AIM OF THE EXERCISE » Can you reproduce verbatim the part of the passage on Mandragola and Measure for Measure that begins at "Mandragola provides a" and stops after "see the comedy."?

DOCUMENT TEXT »
In Rome, the obsession with honor led to a unification of public and private, interior character and external action. Lucretia had to kill herself so that the public would know her character was pure. Machiavelli’s republic solves this problem by completely separating public and private life. In Mandragola, everyone does what they want in private, while maintaining public appearance (in fact, at the end of the play everyone happily goes to church together). Ligurio uses Machiavellian deception and manipulation to ensure that everyone gets what they want – Nicia will get an heir, Lucrezia and Callimaco get a passionate romance, Timoteo gets paid, and even the outsider Ligurio is raised up into a higher society. Machiavelli’s republic doesn’t rely on virtue or honor, and appearances need not match up with character. This may lead to some hypocrisy, but at least no one has to commit suicide.

Mandragola provides a compelling image of how we might be happy if we follow the principles of The Prince, turning the tragedy of Lucretia into comedy. But in Measure for Measure, Shakespeare takes a step back and asks if Machiavelli’s republic is as happy as it seems. Measure for Measure is often called a “problem comedy” because although everything seems to end well, it has a dark, unsettling tone. This play is a depiction of a Machiavellian republic, but Shakespeare, unlike Machiavelli, leaves it open for the audience to interpret as comedic or not. I don’t see the comedy.

The Duke acts just like Ligurio, but here most characters don’t get what they want. In Act I the Duke acknowledges that part of his plan is to leave someone else to reform and enforce the law, so that he won’t be blamed for it. In fact, he can return and punish Angelo for overreaching, thus enhancing the affections of his people while retaining the benefits of a more orderly city. In this plot, the Duke is literally Machiavellian (see Ch. 7 of The Prince). And frankly, it seems cowardly and a little creepy.

Before long, Angelo (as the Duke intended) goes a bit overboard with the law enforcement, convicting Claudio of fornicating with Juliet. When Isabella comes to plead for her brother’s life, we see a familiar situation – Angelo is attracted to Isabella on account of her great virtue and beauty, but her virtue prevents her from accepting his advances. Isabella is a Christian version of Lucretia – she rebuffs Angelo not only for the sake of her honor, but for the sake of her immortal soul. As a Christian, Isabella cannot “prove” her virtue through suicide.  She must accept her brother’s sentence.

The Duke immediately takes advantage of this situation, and begins manipulating and deceiving Claudio, Isabella, Mariana, and others. Almost all of this is unnecessary to resolve the situation or to test Angelo. In fact, upon hearing of Angelo’s corruption the sensible thing would be to immediately “return” and confront Angelo. Instead, the Duke uses the disguise of a priest to appear trustworthy and authoritative as he eavesdrops, spies, and encourages Mariana to sleep with Angelo in Isabella’s place.

RECORDED INFORMATION »

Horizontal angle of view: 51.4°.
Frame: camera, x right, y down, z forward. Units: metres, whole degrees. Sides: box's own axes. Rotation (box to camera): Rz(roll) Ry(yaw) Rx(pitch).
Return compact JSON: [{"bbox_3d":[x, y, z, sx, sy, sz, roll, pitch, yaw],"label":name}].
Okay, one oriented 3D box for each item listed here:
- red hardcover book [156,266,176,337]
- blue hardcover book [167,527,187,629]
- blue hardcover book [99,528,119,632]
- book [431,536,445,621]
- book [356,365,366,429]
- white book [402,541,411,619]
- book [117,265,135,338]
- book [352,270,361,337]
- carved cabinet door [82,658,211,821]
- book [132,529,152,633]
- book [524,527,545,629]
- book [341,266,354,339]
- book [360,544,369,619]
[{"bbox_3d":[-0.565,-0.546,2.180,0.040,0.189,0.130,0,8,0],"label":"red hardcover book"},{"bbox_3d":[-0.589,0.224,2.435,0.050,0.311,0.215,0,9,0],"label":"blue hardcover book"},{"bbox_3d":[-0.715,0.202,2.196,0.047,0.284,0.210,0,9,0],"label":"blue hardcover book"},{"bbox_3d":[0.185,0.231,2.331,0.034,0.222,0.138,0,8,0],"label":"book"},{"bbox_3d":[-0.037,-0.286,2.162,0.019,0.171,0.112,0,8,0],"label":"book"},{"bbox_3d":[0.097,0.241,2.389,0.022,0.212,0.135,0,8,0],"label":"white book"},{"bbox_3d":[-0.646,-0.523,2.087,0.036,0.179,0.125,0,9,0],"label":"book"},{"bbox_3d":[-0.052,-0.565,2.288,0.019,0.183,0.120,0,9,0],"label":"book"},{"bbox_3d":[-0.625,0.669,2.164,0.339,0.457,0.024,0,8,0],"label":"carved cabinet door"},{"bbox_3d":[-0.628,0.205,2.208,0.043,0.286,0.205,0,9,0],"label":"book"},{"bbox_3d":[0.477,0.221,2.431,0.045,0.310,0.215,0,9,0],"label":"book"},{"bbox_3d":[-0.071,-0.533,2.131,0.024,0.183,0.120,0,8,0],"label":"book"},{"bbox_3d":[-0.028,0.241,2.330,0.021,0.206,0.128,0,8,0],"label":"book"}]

OUTPUT OF THE TASK »
Mandragola provides a compelling image of how we might be happy if we follow the principles of The Prince, turning the tragedy of Lucretia into comedy. But in Measure for Measure, Shakespeare takes a step back and asks if Machiavelli’s republic is as happy as it seems. Measure for Measure is often called a “problem comedy” because although everything seems to end well, it has a dark, unsettling tone. This play is a depiction of a Machiavellian republic, but Shakespeare, unlike Machiavelli, leaves it open for the audience to interpret as comedic or not. I don’t see the comedy.